Exercise objective ▸ Output each line of the listing exactly, though pictures are not to appear.

Start of Block

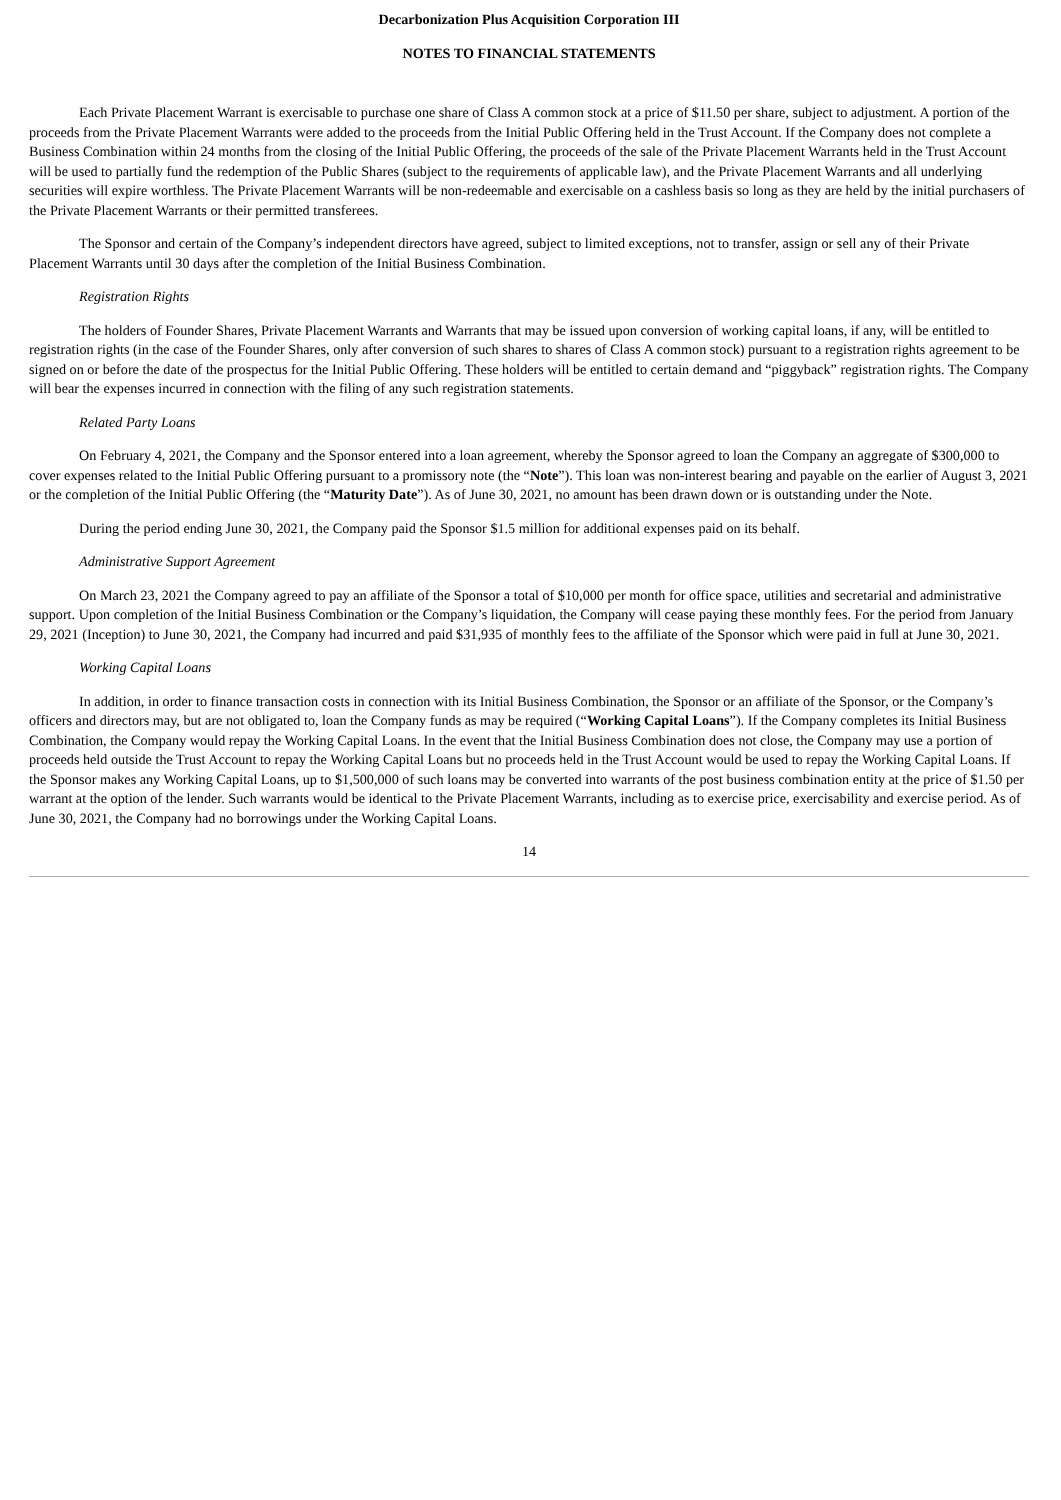Decarbonization Plus Acquisition Corporation III
NOTES TO FINANCIAL STATEMENTS
Each Private Placement Warrant is exercisable to purchase one share of Class A common stock at a price of $11.50 per share, subject to adjustment. A portion of the proceeds from the Private Placement Warrants were added to the proceeds from the Initial Public Offering held in the Trust Account. If the Company does not complete a Business Combination within 24 months from the closing of the Initial Public Offering, the proceeds of the sale of the Private Placement Warrants held in the Trust Account will be used to partially fund the redemption of the Public Shares (subject to the requirements of applicable law), and the Private Placement Warrants and all underlying securities will expire worthless. The Private Placement Warrants will be non-redeemable and exercisable on a cashless basis so long as they are held by the initial purchasers of the Private Placement Warrants or their permitted transferees.
The Sponsor and certain of the Company’s independent directors have agreed, subject to limited exceptions, not to transfer, assign or sell any of their Private Placement Warrants until 30 days after the completion of the Initial Business Combination.
Registration Rights
The holders of Founder Shares, Private Placement Warrants and Warrants that may be issued upon conversion of working capital loans, if any, will be entitled to registration rights (in the case of the Founder Shares, only after conversion of such shares to shares of Class A common stock) pursuant to a registration rights agreement to be signed on or before the date of the prospectus for the Initial Public Offering. These holders will be entitled to certain demand and “piggyback” registration rights. The Company will bear the expenses incurred in connection with the filing of any such registration statements.
Related Party Loans
On February 4, 2021, the Company and the Sponsor entered into a loan agreement, whereby the Sponsor agreed to loan the Company an aggregate of $300,000 to cover expenses related to the Initial Public Offering pursuant to a promissory note (the “Note”). This loan was non-interest bearing and payable on the earlier of August 3, 2021 or the completion of the Initial Public Offering (the “Maturity Date”). As of June 30, 2021, no amount has been drawn down or is outstanding under the Note.
During the period ending June 30, 2021, the Company paid the Sponsor $1.5 million for additional expenses paid on its behalf.
Administrative Support Agreement
On March 23, 2021 the Company agreed to pay an affiliate of the Sponsor a total of $10,000 per month for office space, utilities and secretarial and administrative support. Upon completion of the Initial Business Combination or the Company’s liquidation, the Company will cease paying these monthly fees. For the period from January 29, 2021 (Inception) to June 30, 2021, the Company had incurred and paid $31,935 of monthly fees to the affiliate of the Sponsor which were paid in full at June 30, 2021.
Working Capital Loans
In addition, in order to finance transaction costs in connection with its Initial Business Combination, the Sponsor or an affiliate of the Sponsor, or the Company’s officers and directors may, but are not obligated to, loan the Company funds as may be required (“Working Capital Loans”). If the Company completes its Initial Business Combination, the Company would repay the Working Capital Loans. In the event that the Initial Business Combination does not close, the Company may use a portion of proceeds held outside the Trust Account to repay the Working Capital Loans but no proceeds held in the Trust Account would be used to repay the Working Capital Loans. If the Sponsor makes any Working Capital Loans, up to $1,500,000 of such loans may be converted into warrants of the post business combination entity at the price of $1.50 per warrant at the option of the lender. Such warrants would be identical to the Private Placement Warrants, including as to exercise price, exercisability and exercise period. As of June 30, 2021, the Company had no borrowings under the Working Capital Loans.
14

End of Block

Answer for this exercise ▸
Decarbonization Plus Acquisition Corporation III
NOTES TO FINANCIAL STATEMENTS
Each Private Placement Warrant is exercisable to purchase one share of Class A common stock at a price of $11.50 per share, subject to adjustment. A portion of the proceeds from the Private Placement Warrants were added to the proceeds from the Initial Public Offering held in the Trust Account. If the Company does not complete a Business Combination within 24 months from the closing of the Initial Public Offering, the proceeds of the sale of the Private Placement Warrants held in the Trust Account will be used to partially fund the redemption of the Public Shares (subject to the requirements of applicable law), and the Private Placement Warrants and all underlying securities will expire worthless. The Private Placement Warrants will be non-redeemable and exercisable on a cashless basis so long as they are held by the initial purchasers of the Private Placement Warrants or their permitted transferees.
The Sponsor and certain of the Company’s independent directors have agreed, subject to limited exceptions, not to transfer, assign or sell any of their Private Placement Warrants until 30 days after the completion of the Initial Business Combination.
Registration Rights
The holders of Founder Shares, Private Placement Warrants and Warrants that may be issued upon conversion of working capital loans, if any, will be entitled to registration rights (in the case of the Founder Shares, only after conversion of such shares to shares of Class A common stock) pursuant to a registration rights agreement to be signed on or before the date of the prospectus for the Initial Public Offering. These holders will be entitled to certain demand and “piggyback” registration rights. The Company will bear the expenses incurred in connection with the filing of any such registration statements.
Related Party Loans
On February 4, 2021, the Company and the Sponsor entered into a loan agreement, whereby the Sponsor agreed to loan the Company an aggregate of $300,000 to cover expenses related to the Initial Public Offering pursuant to a promissory note (the “Note”). This loan was non-interest bearing and payable on the earlier of August 3, 2021 or the completion of the Initial Public Offering (the “Maturity Date”). As of June 30, 2021, no amount has been drawn down or is outstanding under the Note.
During the period ending June 30, 2021, the Company paid the Sponsor $1.5 million for additional expenses paid on its behalf.
Administrative Support Agreement
On March 23, 2021 the Company agreed to pay an affiliate of the Sponsor a total of $10,000 per month for office space, utilities and secretarial and administrative support. Upon completion of the Initial Business Combination or the Company’s liquidation, the Company will cease paying these monthly fees. For the period from January 29, 2021 (Inception) to June 30, 2021, the Company had incurred and paid $31,935 of monthly fees to the affiliate of the Sponsor which were paid in full at June 30, 2021.
Working Capital Loans
In addition, in order to finance transaction costs in connection with its Initial Business Combination, the Sponsor or an affiliate of the Sponsor, or the Company’s officers and directors may, but are not obligated to, loan the Company funds as may be required (“Working Capital Loans”). If the Company completes its Initial Business Combination, the Company would repay the Working Capital Loans. In the event that the Initial Business Combination does not close, the Company may use a portion of proceeds held outside the Trust Account to repay the Working Capital Loans but no proceeds held in the Trust Account would be used to repay the Working Capital Loans. If the Sponsor makes any Working Capital Loans, up to $1,500,000 of such loans may be converted into warrants of the post business combination entity at the price of $1.50 per warrant at the option of the lender. Such warrants would be identical to the Private Placement Warrants, including as to exercise price, exercisability and exercise period. As of June 30, 2021, the Company had no borrowings under the Working Capital Loans.
14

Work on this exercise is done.